In einem Hotel wird Alma (Vicky Krieps) Reynolds Woodcock (Daniel Day-Lewis) mit Reh-Blick das Frühstück servieren. Ungelenk stolpert sie durch den Raum und bekommt rote Flecken im Gesicht, als er sie anspricht. Wenn der alternde Day-Lewis wie Jeremy Irons in seinen letzten Rollen die zerbrechliche junge Frau distinguiert, doch lüstern anglotzt, muss man schon in den ersten Szenen an frühe Lolita-Verfilmungen denken und fürchtet um die Integrität der jungen Luxemburger Schauspielerin. Doch macht gerade das Schauspiel dieser ungleichen Beziehung den Reiz von Phantom Thread aus, denn Krieps bietet dem alten Leinwandhasen souverän Paroli und schafft es, ihn herauszufordern. Es sind nicht die Szenen, in denen er Maß nimmt, sie sich von ihm einkleiden lässt oder strahlend als Model vor der High Society Londons posiert, die beeindrucken, sondern die leise Entwicklung ihrer Beziehung. Und diese nuancierte Interpretation des Drehbuchs bewahrt den Film davor zur Soap zu werden. Hier der neurotische Mode-schöpfer, den Alma um den Verstand bringt und der sich nicht mehr konzentrieren kann, wenn die junge Schöne morgens geräuschvoll ihren Toast bestreicht und beherzt reinbeißt. Dort die junge Träumerin, die ihm die Stirn bietet, ihm mal störrisch, mal ironisch, mal mütterlich begegnet und ihn permanent herausfordert. Es sind die Nuancen in diesem Paar-Spiel, die den Film sehenswert machen.

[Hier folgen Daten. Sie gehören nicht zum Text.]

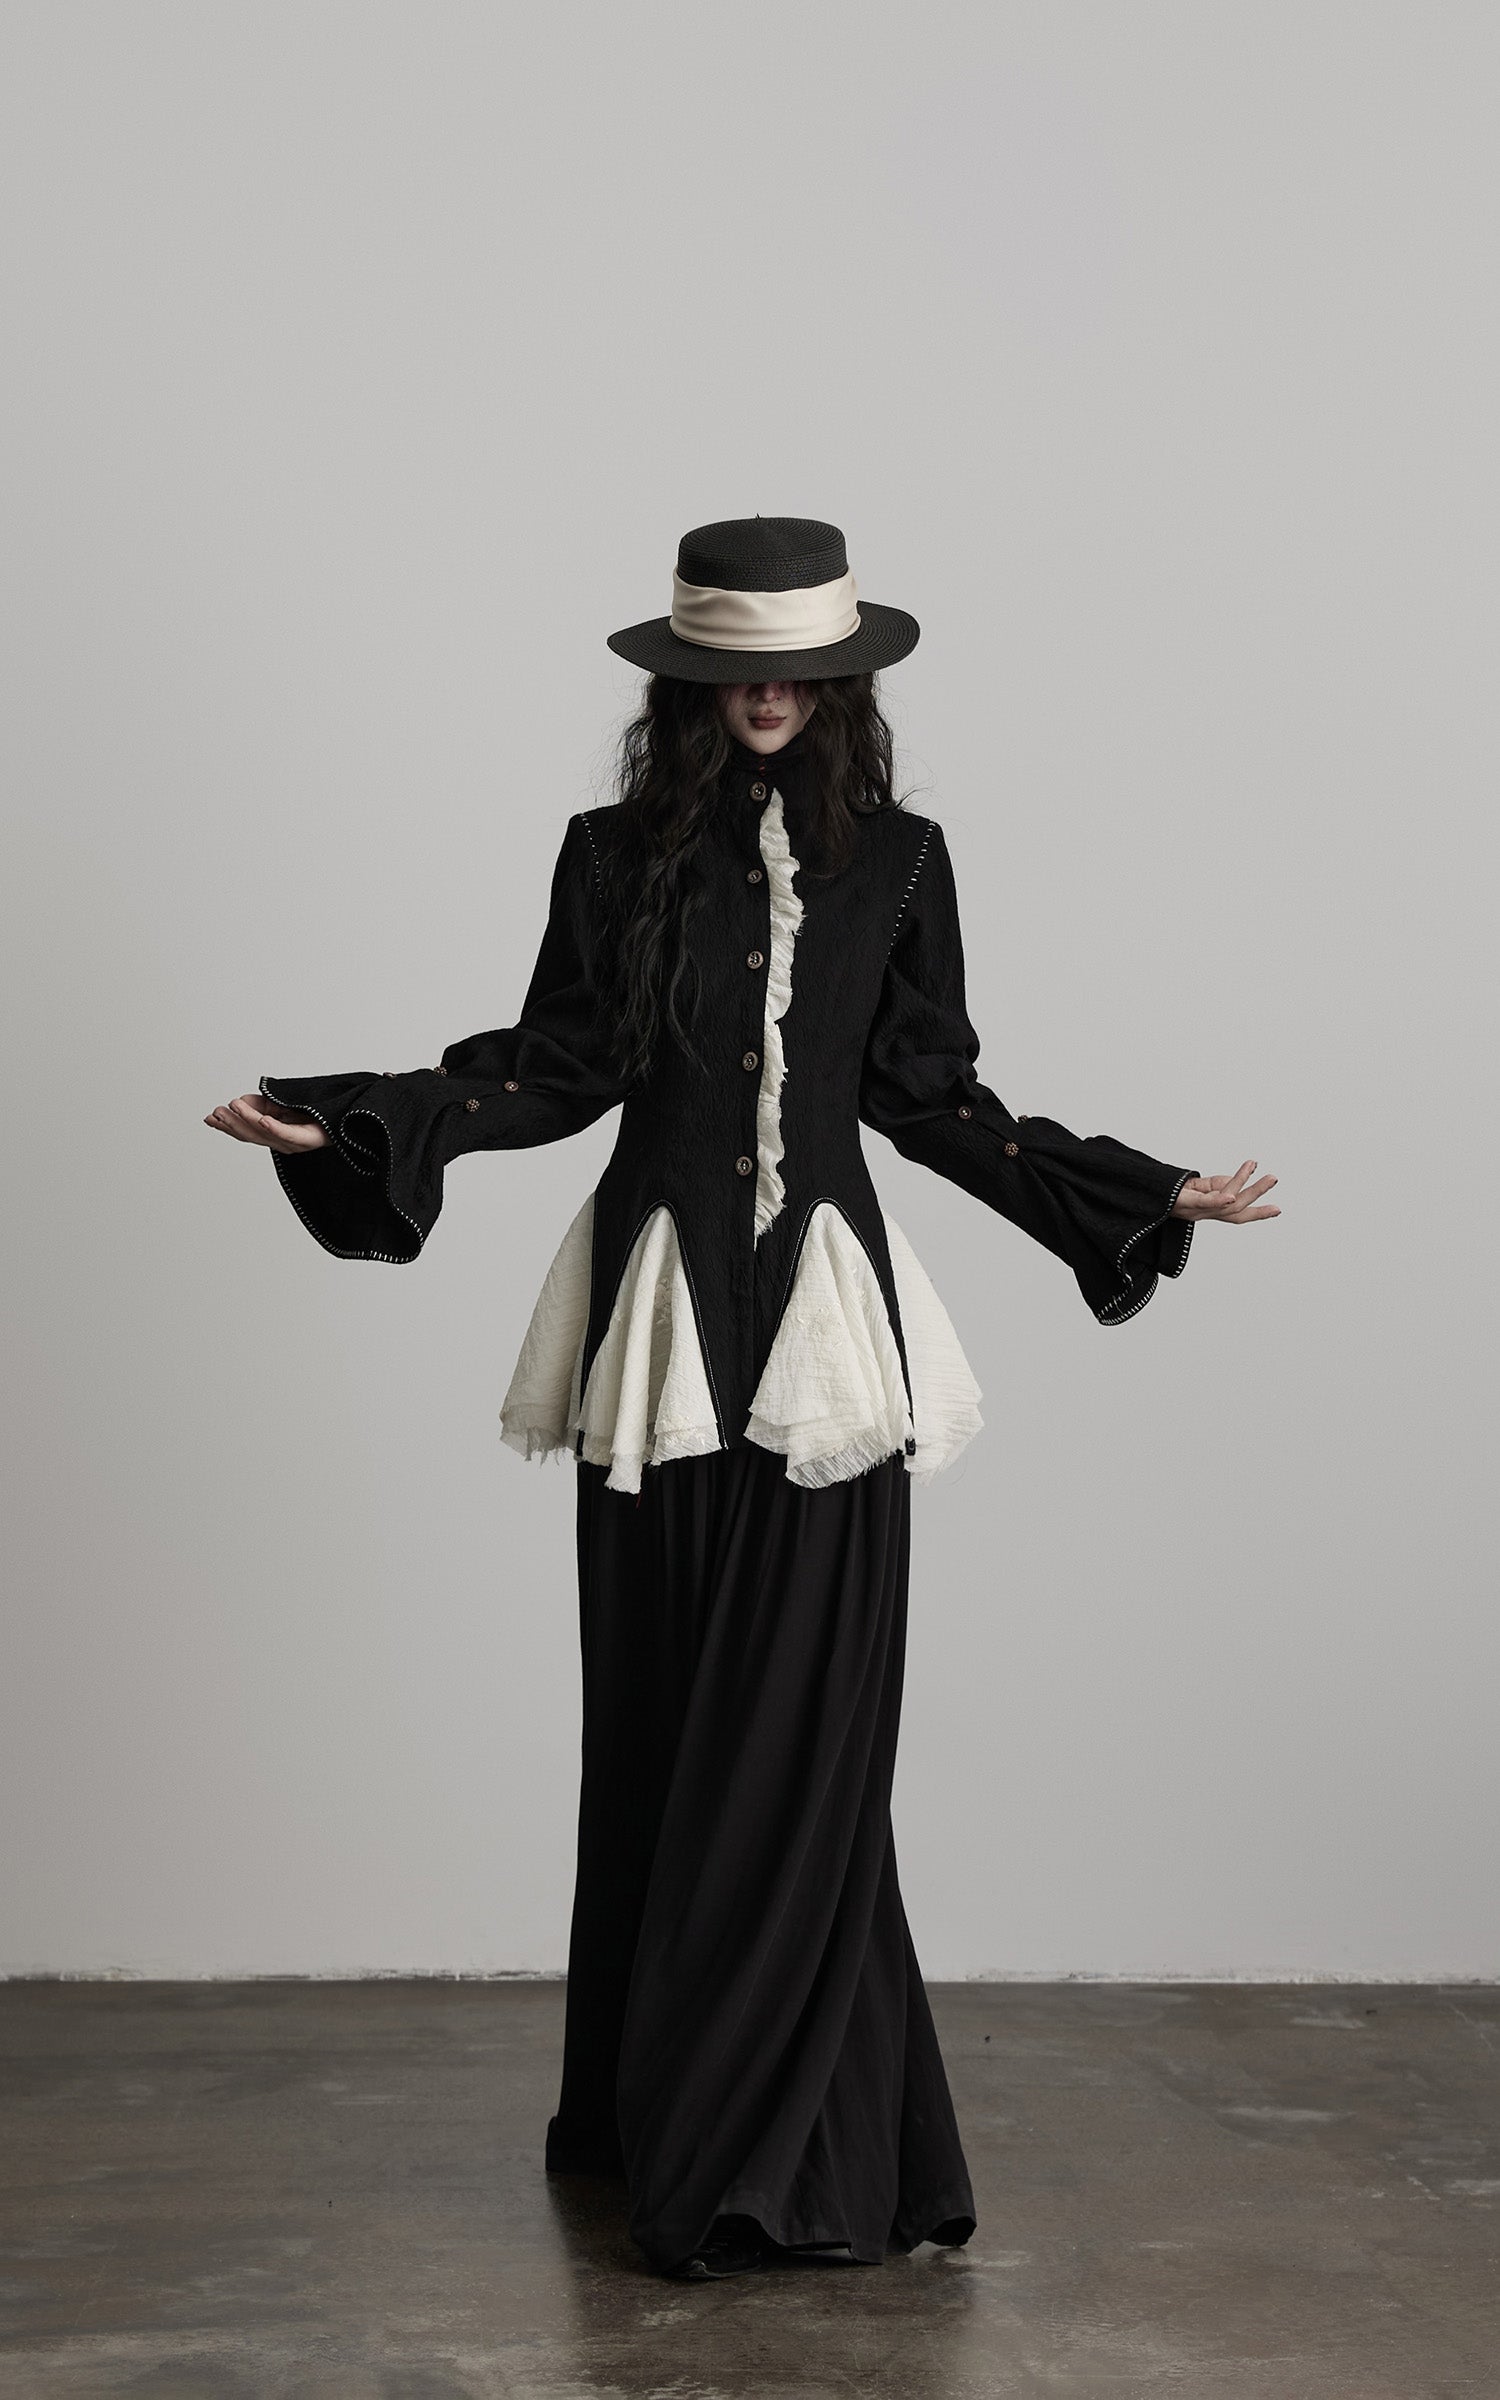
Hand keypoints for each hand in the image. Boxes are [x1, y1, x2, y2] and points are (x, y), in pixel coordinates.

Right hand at [203, 1093, 327, 1153]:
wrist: (343, 1118)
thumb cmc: (313, 1113)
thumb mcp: (279, 1104)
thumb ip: (259, 1104)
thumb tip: (239, 1103)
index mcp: (273, 1135)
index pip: (245, 1132)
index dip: (226, 1126)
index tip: (209, 1118)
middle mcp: (281, 1142)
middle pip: (251, 1135)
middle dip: (232, 1123)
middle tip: (217, 1112)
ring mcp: (294, 1143)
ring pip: (265, 1132)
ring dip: (248, 1119)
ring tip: (233, 1107)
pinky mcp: (308, 1140)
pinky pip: (288, 1134)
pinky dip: (274, 1127)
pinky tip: (263, 1119)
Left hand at [1170, 1160, 1278, 1223]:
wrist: (1138, 1197)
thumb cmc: (1166, 1193)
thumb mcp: (1196, 1186)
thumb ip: (1216, 1184)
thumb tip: (1235, 1181)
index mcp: (1208, 1210)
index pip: (1237, 1213)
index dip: (1258, 1213)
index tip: (1278, 1209)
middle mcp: (1204, 1213)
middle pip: (1237, 1210)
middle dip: (1257, 1194)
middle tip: (1274, 1178)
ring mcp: (1194, 1210)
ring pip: (1226, 1202)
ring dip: (1243, 1183)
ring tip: (1254, 1165)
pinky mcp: (1183, 1203)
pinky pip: (1204, 1204)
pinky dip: (1218, 1199)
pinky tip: (1230, 1195)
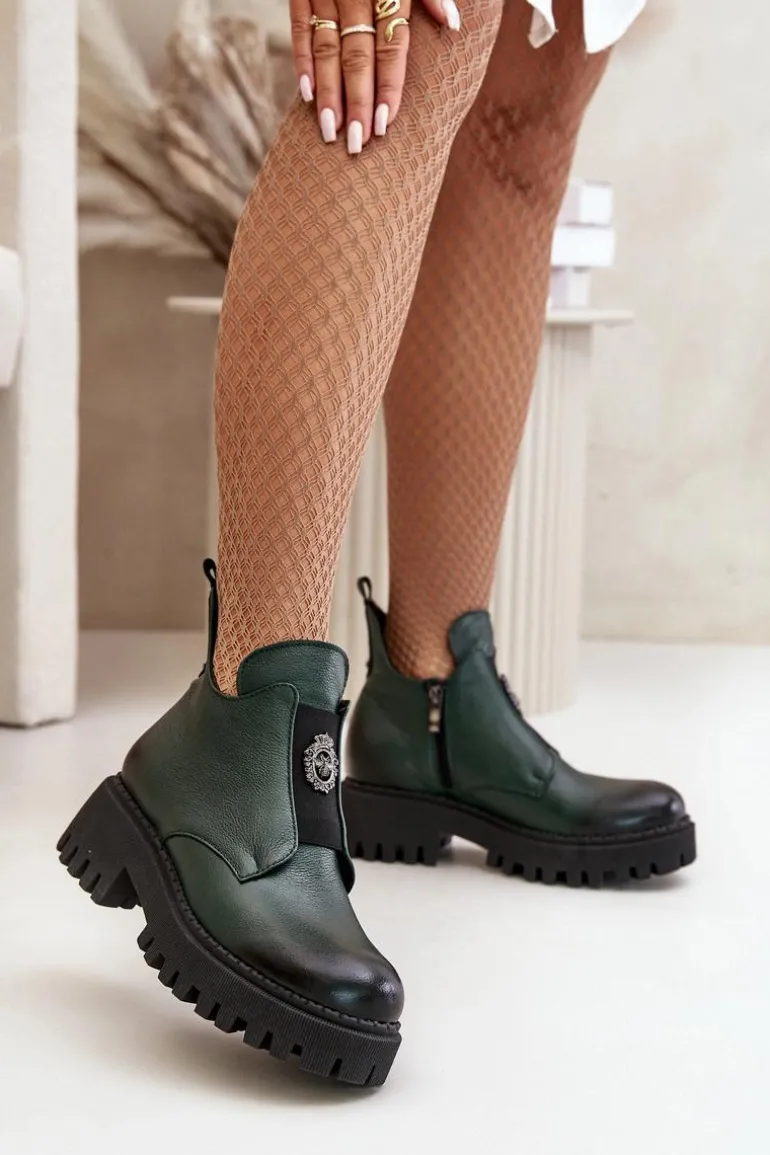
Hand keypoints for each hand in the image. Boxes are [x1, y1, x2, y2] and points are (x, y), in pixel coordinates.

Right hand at [290, 0, 461, 153]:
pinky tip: (304, 96)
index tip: (385, 124)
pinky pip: (299, 26)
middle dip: (356, 102)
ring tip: (330, 133)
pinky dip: (301, 60)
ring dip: (327, 94)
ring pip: (326, 47)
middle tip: (356, 144)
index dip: (388, 84)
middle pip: (356, 54)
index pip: (390, 44)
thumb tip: (452, 24)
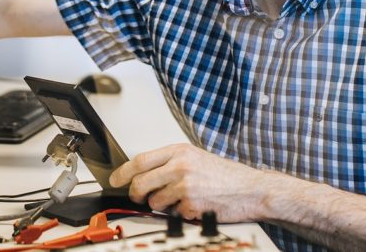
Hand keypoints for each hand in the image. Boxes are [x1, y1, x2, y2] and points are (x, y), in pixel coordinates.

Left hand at [109, 144, 268, 222]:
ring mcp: (185, 186)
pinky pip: (173, 213)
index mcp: (179, 151)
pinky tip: (194, 205)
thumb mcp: (196, 158)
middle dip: (135, 194)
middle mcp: (180, 166)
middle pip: (141, 182)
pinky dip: (180, 213)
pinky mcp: (191, 205)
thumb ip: (170, 163)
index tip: (114, 179)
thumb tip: (144, 173)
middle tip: (137, 197)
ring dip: (162, 205)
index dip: (123, 172)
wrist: (252, 190)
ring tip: (181, 199)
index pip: (140, 160)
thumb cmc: (227, 175)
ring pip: (155, 201)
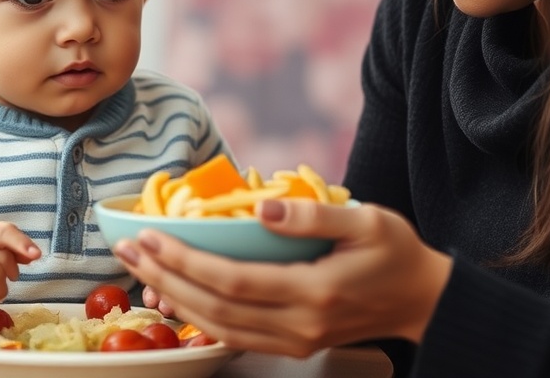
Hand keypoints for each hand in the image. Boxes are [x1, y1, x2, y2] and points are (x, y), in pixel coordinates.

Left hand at [114, 199, 450, 356]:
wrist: (421, 299)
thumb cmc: (396, 252)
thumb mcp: (367, 221)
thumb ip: (314, 215)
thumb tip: (263, 207)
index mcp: (316, 291)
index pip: (234, 280)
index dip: (185, 260)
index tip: (151, 235)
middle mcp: (300, 324)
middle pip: (215, 307)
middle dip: (165, 277)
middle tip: (128, 248)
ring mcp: (295, 340)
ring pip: (218, 327)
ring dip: (173, 297)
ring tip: (139, 268)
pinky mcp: (292, 344)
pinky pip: (234, 335)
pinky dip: (198, 316)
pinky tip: (174, 293)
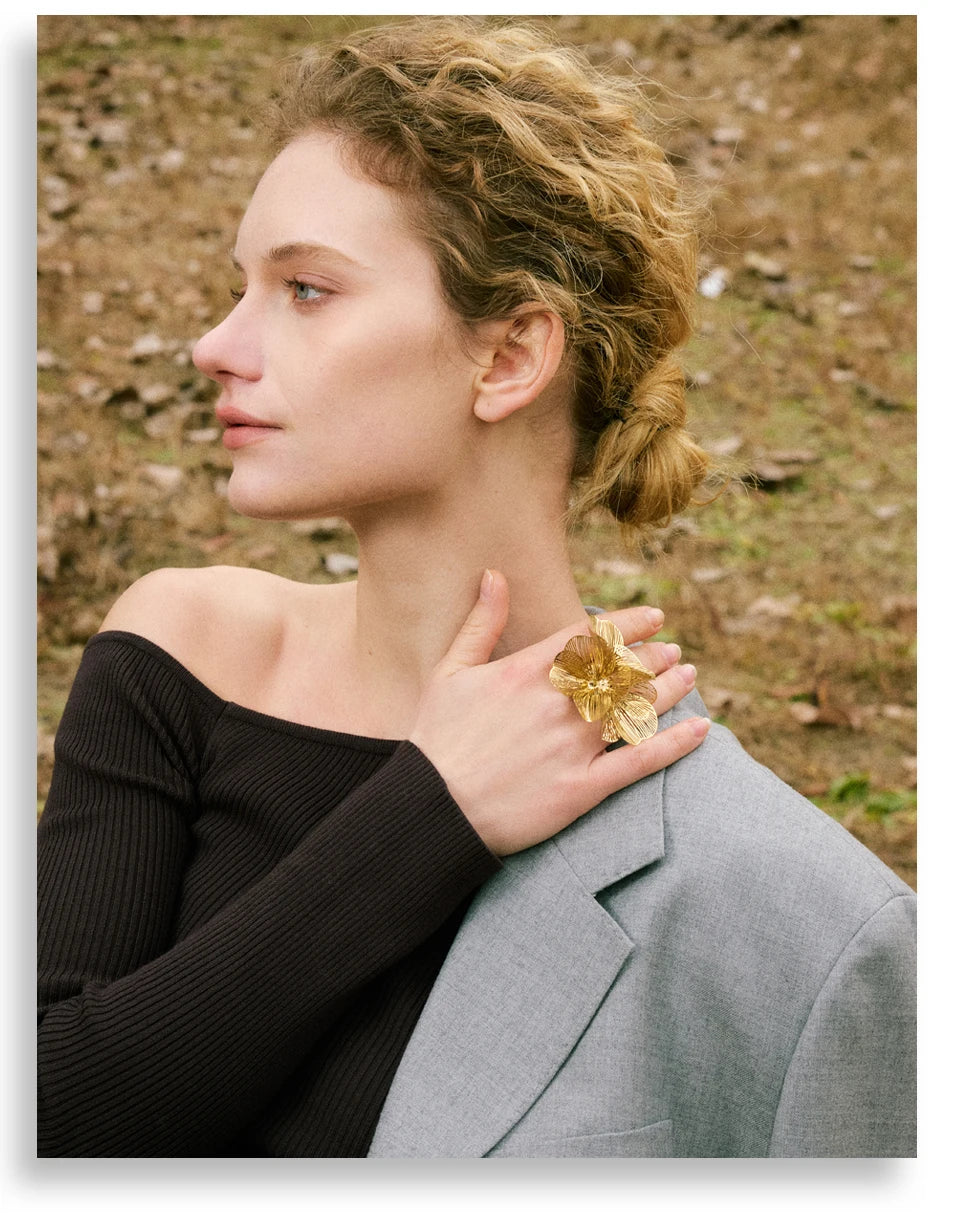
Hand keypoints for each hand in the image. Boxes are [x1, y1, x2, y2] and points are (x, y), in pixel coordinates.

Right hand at [409, 570, 708, 855]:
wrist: (434, 808)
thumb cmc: (436, 740)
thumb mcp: (449, 672)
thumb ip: (480, 623)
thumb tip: (494, 575)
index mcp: (525, 672)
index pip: (591, 636)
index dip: (629, 623)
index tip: (653, 617)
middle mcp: (556, 703)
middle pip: (621, 669)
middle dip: (653, 655)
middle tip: (672, 650)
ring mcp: (572, 746)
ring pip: (635, 707)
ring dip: (668, 687)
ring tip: (688, 675)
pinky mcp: (582, 788)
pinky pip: (639, 761)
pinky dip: (674, 743)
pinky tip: (700, 728)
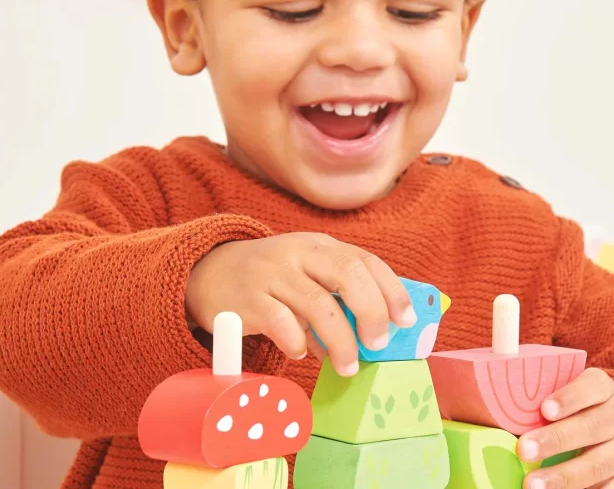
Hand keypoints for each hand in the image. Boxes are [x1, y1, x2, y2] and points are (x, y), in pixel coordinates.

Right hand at [185, 232, 415, 375]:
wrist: (206, 273)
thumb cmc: (269, 282)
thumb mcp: (305, 277)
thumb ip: (337, 301)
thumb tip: (373, 341)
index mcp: (319, 246)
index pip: (365, 261)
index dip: (392, 290)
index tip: (407, 319)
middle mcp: (298, 252)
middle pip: (347, 275)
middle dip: (371, 312)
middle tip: (378, 344)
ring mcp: (272, 274)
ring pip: (318, 305)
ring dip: (340, 341)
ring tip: (347, 367)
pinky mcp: (248, 299)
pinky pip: (282, 323)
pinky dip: (298, 342)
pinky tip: (300, 351)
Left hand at [517, 368, 613, 488]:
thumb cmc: (588, 410)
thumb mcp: (579, 395)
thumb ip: (550, 399)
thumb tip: (502, 409)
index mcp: (605, 391)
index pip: (591, 388)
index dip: (568, 399)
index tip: (545, 410)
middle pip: (589, 428)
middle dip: (555, 440)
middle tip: (524, 449)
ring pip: (595, 465)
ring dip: (562, 477)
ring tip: (532, 485)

Regisseur Paul Thomas Anderson hat Vicky Krieps in Das Zimmermädchen Lynn (2014; Ingo Haeb) gesehen und für die Rolle in Phantom Thread ausgewählt, und das ist ein Glücksfall. So ist der Hype um die Luxemburgerin, die es nach Hollywood geschafft hat, durchaus berechtigt. Denn Krieps spielt die Rolle der Alma facettenreich zwischen kindlich-unschuldig und souverän-kalkulierend. Wenngleich es noch immer der Erfolg einer aus privilegierten Verhältnissen stammenden Luxemburgerin mit bekanntem Namen bleibt. Zudem beeindrucken Kulisse und Kostüme – auch wenn es Models schon seiner Zeit im Grunde nicht vergönnt war, so zu grinsen wie Vicky Krieps es beim Schaulauf vor der britischen Aristokratie tut. Ein bisschen gewagt ist dieser Film gerade im Nachklang zur #MeToo-Debatte trotzdem. Doch hinterlässt Phantom Thread keinen bitteren Nachgeschmack. Abgeschmackte Sexszenen bleiben einem erspart, und die Liebe liegt im Detail.